Line 143: Are the other mentioned TCS not involved in bacteriocin resistance and only BraRS?

Line 185-191: Add a reference

Line 271: please modify the reference

Line 274: Hld is the gene name for the protein delta-toxin/delta-hemolysin. As the protein is transported, please refer to the protein name and not the gene name (please check this throughout the whole manuscript). PSMs are multiple peptides – please used the plural.

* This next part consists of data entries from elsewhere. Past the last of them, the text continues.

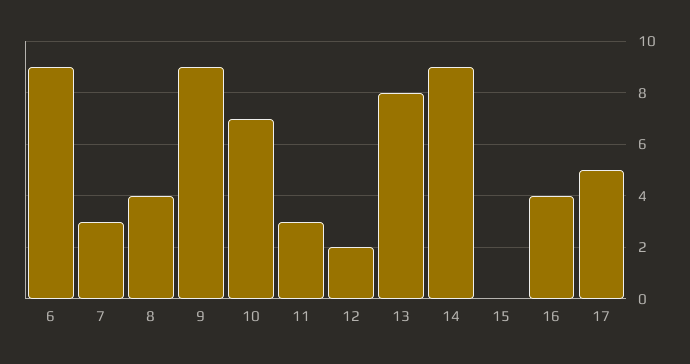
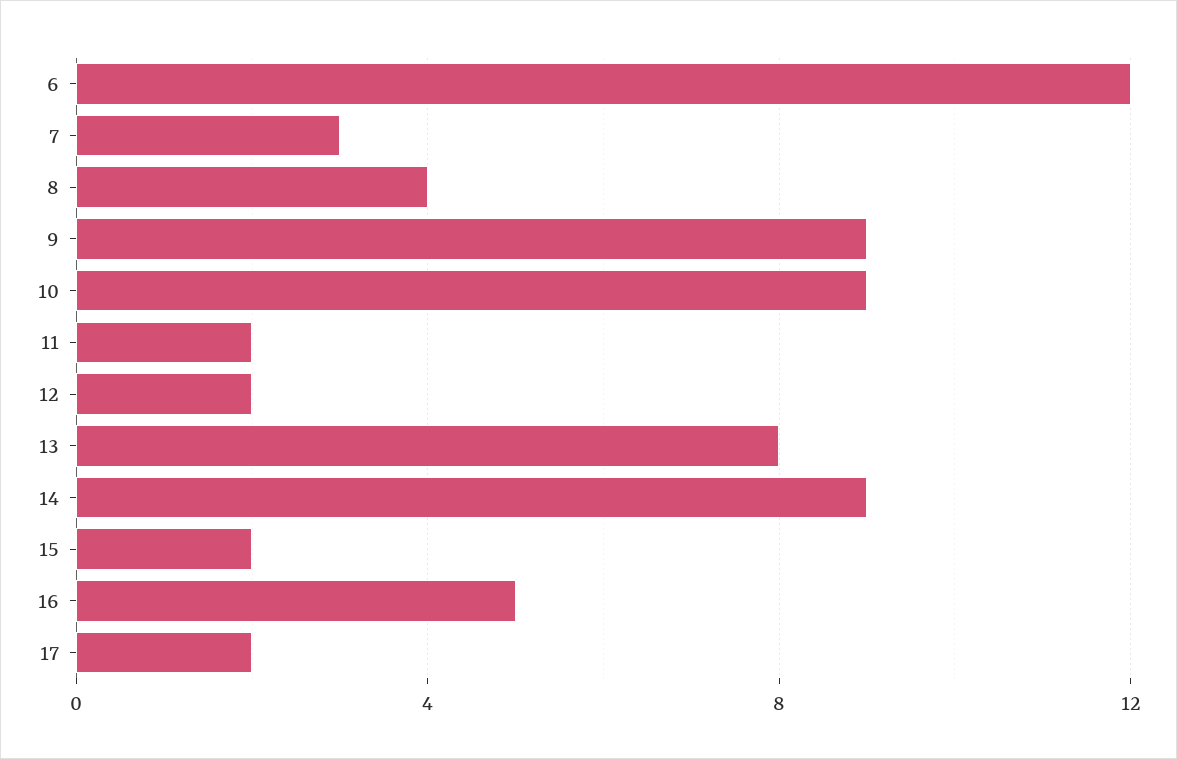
  {
-   "6": 9,
+   "6": 12,
    "7": 3,
    "8": 4,
    "9": 9,
-   "10": 7,
+   "10": 9,
-   "11": 3,
+   "11": 2,
    "12": 2,
    "13": 8,
    "14": 9,
-   "15": 0,
+   "15": 2,
-   "16": 4,
+   "16": 5,
-   "17": 5
+   "17": 2
  }

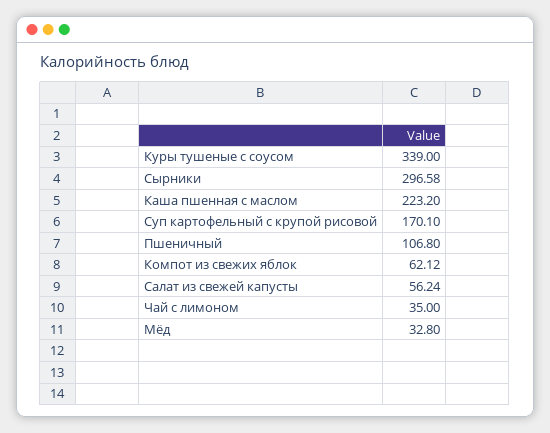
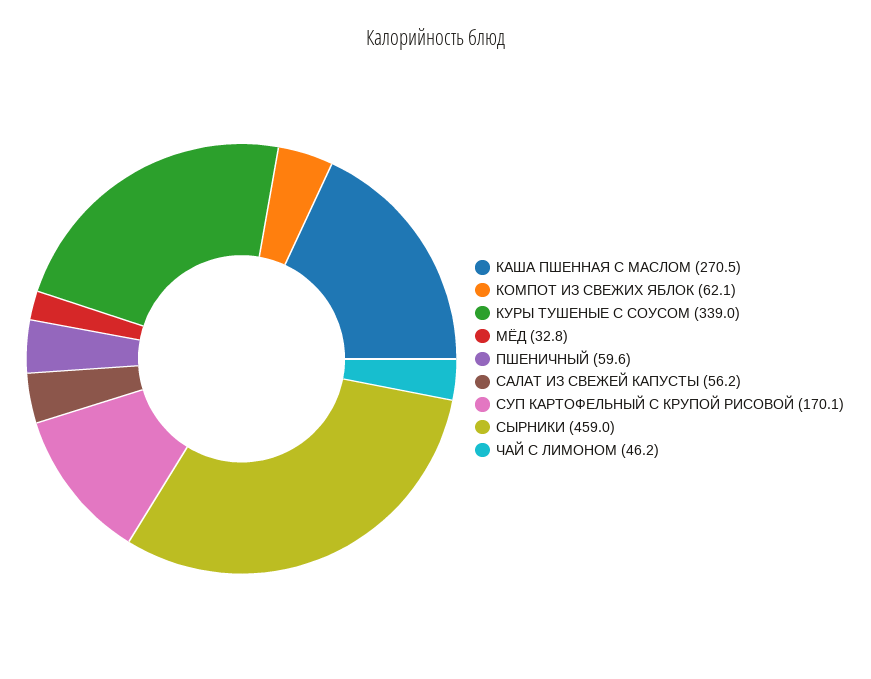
  {
    "Куры тушеные с соусом": 339,
-   "Сырники": 296.58,
+   "Сырники": 459,
-   "Каша пшенная с маслом": 223.2,
+   "Каша пшенная с маслом": 270.5,
    "Суп картофельный с крупой рисовой": 170.1,
-   "Пшеничный": 106.8,
+   "Пшеничный": 59.6,
    "Компот из свежих яблок": 62.12,
    "Салат из свежей капусты": 56.24,
-   "Чай с лимоном": 35,
+   "Чай с лимоном": 46.2,
    "Мёд": 32.8
  }

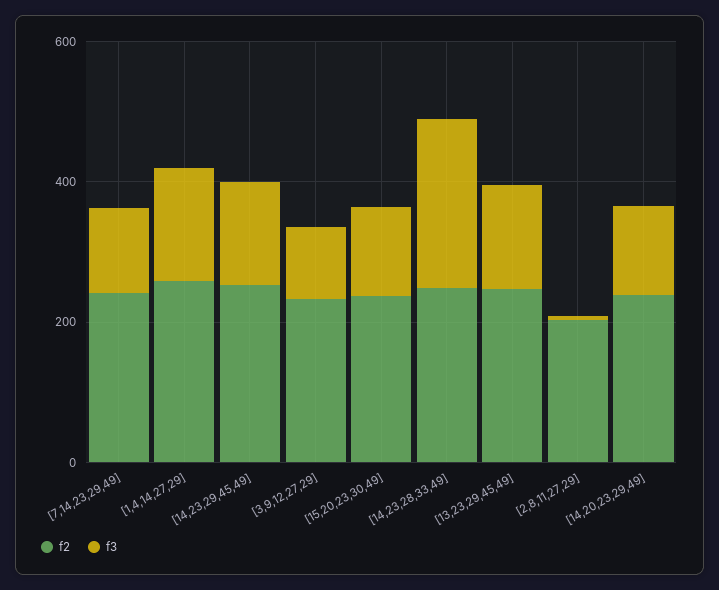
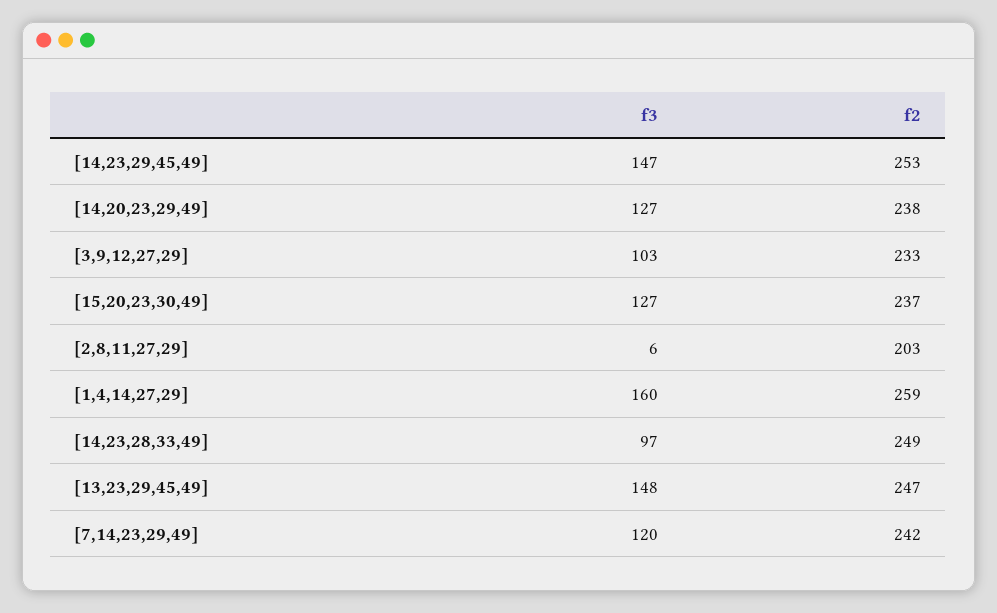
  {
    "f2": {
      "[7,14,23,29,49]": 242,
      "[1,4,14,27,29]": 259,
      "[14,23,29,45,49]": 253,
      "[3,9,12,27,29]": 233,
      "[15,20,23,30,49]": 237,
      "[14,23,28,33,49]": 249,
      "[13,23,29,45,49]": 247,
      "[2,8,11,27,29]": 203,
      "[14,20,23,29,49]": 238
    },
    "f3": {
      "[7,14,23,29,49]": 120,
      "[1,4,14,27,29]": 160,
      "[14,23,29,45,49]": 147,
      "[3,9,12,27,29]": 103,
      "[15,20,23,30,49]": 127,
-     "[14,23,28,33,49]": 250,
+     "[14,23,28,33,49]": 97,
      "[13,23,29,45,49]": 148,
      "[2,8,11,27,29]": 6,
      "[14,20,23,29,49]": 127
    }
  }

Line 275: PSMs are involved (plural)

Line 281-283: please add a reference to this speculation or speculate yourself

Line 295: how does an “unpredictable infectious disease” with a virus like SARS-CoV2 influence bacteriocidin resistance or are you referring to indirect AMP-resistance or antibiotic resistance? Please clarify your point.

Line 297: explain the correlation with clinically used antibiotics. It is not clear how these observations have an effect on antibiotics (VraRS…)

Author Response

Please see the attachment.

Author Response File: Author Response.pdf

Reviewer 2 Report

It is a well written review article on the antibacterial peptides in S. aureus. It is timely too. One of the limitations of this review is that it focused only on MW2 strain. It could have reviewed the literature on USA300 strain as well.

Author Response

Please see the attachment.

Author Response File: Author Response.pdf

Reviewer 3 Report

The review paper by Kawada-Matsuo et al. tries to give an overview on antibacterial peptide resistance in Staphylococcus aureus.  Some interesting observations and connections are made, but the paper reads more like an extension of the group's primary journal articles rather than an all encompassing review.  A review article can cite one's own work, but one does not do so as directly as what was written in this review.  We did this and our lab did that is not the way to present your critical findings in a review format.  The emphasis of this review was on your own work and narrowed to a nisin resistance overview.  A more expansive review is needed that includes the contributions of several other labs.  Several papers germane to this topic were left off, including Du et al., 2020; Jensen et al., 2020; Alves et al., 2020; Randall et al., 2018; and Barbosa     et al., 2021.

Other comments:

1. Figure 2 was taken directly from other papers.  You should explain this in the Figure legend.
2. Species names are always italicized and the specific epithet is all lowercase.
3. Line 29  compromised hosts, such
4. Line 54 The qac genes.  The genes themselves are not resistance factors, rather, they encode factors.
5. Lines 64-66 Run-on sentence.
6. Line 58  What are "these agents"?
7. Line 100 Add a reference after bacteriocins
8. Line 115 rot gene
9. Lines 131-132 which possess a strong positive charge
10.  Table 2 legend   compared to seven staphylococcal species.
11. Line 181  S. aureus has several systems involved in resistance
12. Line 263 BraRS mutations
13. Line 264  highly resistant
14. Line 287  antibacterial AMPs

Author Response

Please see the attachment.

Author Response File: Author Response.pdf

Round 2

Reviewer 1 Report

In my opinion, all point have been addressed and the manuscript has been improved sufficiently. It is now a good review of the topic.

Reviewer 3 Report

The authors have addressed the concerns.